(Assignment) Output, exactly as written, the lines of the data below from the one containing "En Cuenca, la" to the end.

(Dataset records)
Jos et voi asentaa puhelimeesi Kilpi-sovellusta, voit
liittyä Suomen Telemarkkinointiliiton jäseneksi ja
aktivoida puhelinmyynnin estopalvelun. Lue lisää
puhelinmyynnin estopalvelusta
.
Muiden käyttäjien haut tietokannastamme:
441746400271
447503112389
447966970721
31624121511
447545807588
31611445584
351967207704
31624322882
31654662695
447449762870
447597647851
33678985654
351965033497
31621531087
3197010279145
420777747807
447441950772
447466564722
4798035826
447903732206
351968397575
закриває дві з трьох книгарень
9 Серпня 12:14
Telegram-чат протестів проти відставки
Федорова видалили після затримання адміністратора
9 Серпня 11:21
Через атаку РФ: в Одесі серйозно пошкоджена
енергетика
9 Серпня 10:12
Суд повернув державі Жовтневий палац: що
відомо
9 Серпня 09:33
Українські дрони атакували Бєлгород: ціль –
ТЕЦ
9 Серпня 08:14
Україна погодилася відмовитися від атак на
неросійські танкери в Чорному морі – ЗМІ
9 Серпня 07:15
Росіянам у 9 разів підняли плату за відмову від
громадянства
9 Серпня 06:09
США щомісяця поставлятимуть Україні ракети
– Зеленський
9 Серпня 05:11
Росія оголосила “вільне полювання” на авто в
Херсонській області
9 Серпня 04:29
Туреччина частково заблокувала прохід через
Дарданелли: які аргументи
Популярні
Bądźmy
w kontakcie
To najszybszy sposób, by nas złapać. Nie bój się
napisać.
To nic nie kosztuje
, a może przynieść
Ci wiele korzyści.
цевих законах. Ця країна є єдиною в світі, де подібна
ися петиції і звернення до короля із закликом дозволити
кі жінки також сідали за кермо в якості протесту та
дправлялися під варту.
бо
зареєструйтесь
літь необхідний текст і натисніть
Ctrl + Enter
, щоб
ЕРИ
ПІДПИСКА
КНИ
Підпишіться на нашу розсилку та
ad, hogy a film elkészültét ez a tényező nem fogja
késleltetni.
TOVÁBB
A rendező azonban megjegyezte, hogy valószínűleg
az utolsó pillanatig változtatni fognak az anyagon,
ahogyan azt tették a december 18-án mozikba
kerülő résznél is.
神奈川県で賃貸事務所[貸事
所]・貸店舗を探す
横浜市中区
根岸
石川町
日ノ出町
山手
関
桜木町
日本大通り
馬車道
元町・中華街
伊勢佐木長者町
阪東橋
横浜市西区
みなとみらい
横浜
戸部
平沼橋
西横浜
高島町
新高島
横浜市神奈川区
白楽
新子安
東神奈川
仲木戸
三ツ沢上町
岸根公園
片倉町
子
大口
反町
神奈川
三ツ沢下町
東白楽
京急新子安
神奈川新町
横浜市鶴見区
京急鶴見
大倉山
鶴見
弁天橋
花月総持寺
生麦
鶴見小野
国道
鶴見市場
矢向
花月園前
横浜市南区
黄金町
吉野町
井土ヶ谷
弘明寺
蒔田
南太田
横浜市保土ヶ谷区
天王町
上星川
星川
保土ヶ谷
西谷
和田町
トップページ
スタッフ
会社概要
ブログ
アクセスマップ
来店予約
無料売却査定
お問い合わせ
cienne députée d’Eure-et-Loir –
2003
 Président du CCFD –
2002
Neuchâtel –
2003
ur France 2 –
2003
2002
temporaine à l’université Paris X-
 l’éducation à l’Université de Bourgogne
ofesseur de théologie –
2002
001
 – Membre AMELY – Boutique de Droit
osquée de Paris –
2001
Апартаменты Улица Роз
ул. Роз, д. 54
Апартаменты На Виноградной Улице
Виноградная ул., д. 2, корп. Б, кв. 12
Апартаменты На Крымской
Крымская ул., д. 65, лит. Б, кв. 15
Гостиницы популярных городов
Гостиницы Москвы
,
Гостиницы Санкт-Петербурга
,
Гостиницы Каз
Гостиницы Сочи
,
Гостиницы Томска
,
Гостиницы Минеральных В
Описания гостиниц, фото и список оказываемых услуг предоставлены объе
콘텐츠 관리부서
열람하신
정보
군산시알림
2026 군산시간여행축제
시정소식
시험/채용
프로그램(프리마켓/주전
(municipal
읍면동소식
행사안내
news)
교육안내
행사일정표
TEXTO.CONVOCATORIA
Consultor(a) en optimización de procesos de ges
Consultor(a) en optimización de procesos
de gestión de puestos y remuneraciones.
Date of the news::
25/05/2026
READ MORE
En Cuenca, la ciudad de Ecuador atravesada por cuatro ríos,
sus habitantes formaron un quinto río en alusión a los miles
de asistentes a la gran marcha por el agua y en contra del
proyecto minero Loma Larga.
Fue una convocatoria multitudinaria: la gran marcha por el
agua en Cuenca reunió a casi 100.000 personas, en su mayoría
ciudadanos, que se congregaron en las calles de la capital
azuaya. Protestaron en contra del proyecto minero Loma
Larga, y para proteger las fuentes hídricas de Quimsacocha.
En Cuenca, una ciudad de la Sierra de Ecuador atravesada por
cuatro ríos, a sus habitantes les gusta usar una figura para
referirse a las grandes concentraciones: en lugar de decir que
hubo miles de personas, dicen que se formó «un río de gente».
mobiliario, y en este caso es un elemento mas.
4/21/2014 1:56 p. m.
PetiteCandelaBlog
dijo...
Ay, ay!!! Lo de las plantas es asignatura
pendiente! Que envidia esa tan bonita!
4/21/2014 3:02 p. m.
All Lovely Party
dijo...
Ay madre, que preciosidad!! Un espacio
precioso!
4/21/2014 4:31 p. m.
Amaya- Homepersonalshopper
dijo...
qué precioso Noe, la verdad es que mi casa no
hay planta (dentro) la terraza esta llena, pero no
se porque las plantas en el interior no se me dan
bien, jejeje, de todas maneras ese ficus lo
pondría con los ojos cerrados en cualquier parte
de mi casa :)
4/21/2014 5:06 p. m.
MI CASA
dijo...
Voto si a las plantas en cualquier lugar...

(Your solution)
En Cuenca, la ciudad de Ecuador atravesada por cuatro ríos,
sus habitantes formaron un quinto río en alusión a los miles
de asistentes a la gran marcha por el agua y en contra del
proyecto minero Loma Larga.
Fue una convocatoria multitudinaria: la gran marcha por el
agua en Cuenca reunió a casi 100.000 personas, en su mayoría
ciudadanos, que se congregaron en las calles de la capital
azuaya. Protestaron en contra del proyecto minero Loma
Larga, y para proteger las fuentes hídricas de Quimsacocha.
En Cuenca, una ciudad de la Sierra de Ecuador atravesada por
cuatro ríos, a sus habitantes les gusta usar una figura para
referirse a las grandes concentraciones: en lugar de decir que
hubo miles de personas, dicen que se formó «un río de gente».
mobiliario, y en este caso es un elemento mas.
4/21/2014 1:56 p. m.
PetiteCandelaBlog
dijo...
Ay, ay!!! Lo de las plantas es asignatura
pendiente! Que envidia esa tan bonita!
4/21/2014 3:02 p. m.
All Lovely Party
dijo...
Ay madre, que preciosidad!! Un espacio
precioso!
4/21/2014 4:31 p. m.
Amaya- Homepersonalshopper
dijo...
qué precioso Noe, la verdad es que mi casa no
hay planta (dentro) la terraza esta llena, pero no
se porque las plantas en el interior no se me dan
bien, jejeje, de todas maneras ese ficus lo
pondría con los ojos cerrados en cualquier parte
de mi casa :)
4/21/2014 5:06 p. m.
MI CASA
dijo...
Voto si a las plantas en cualquier lugar...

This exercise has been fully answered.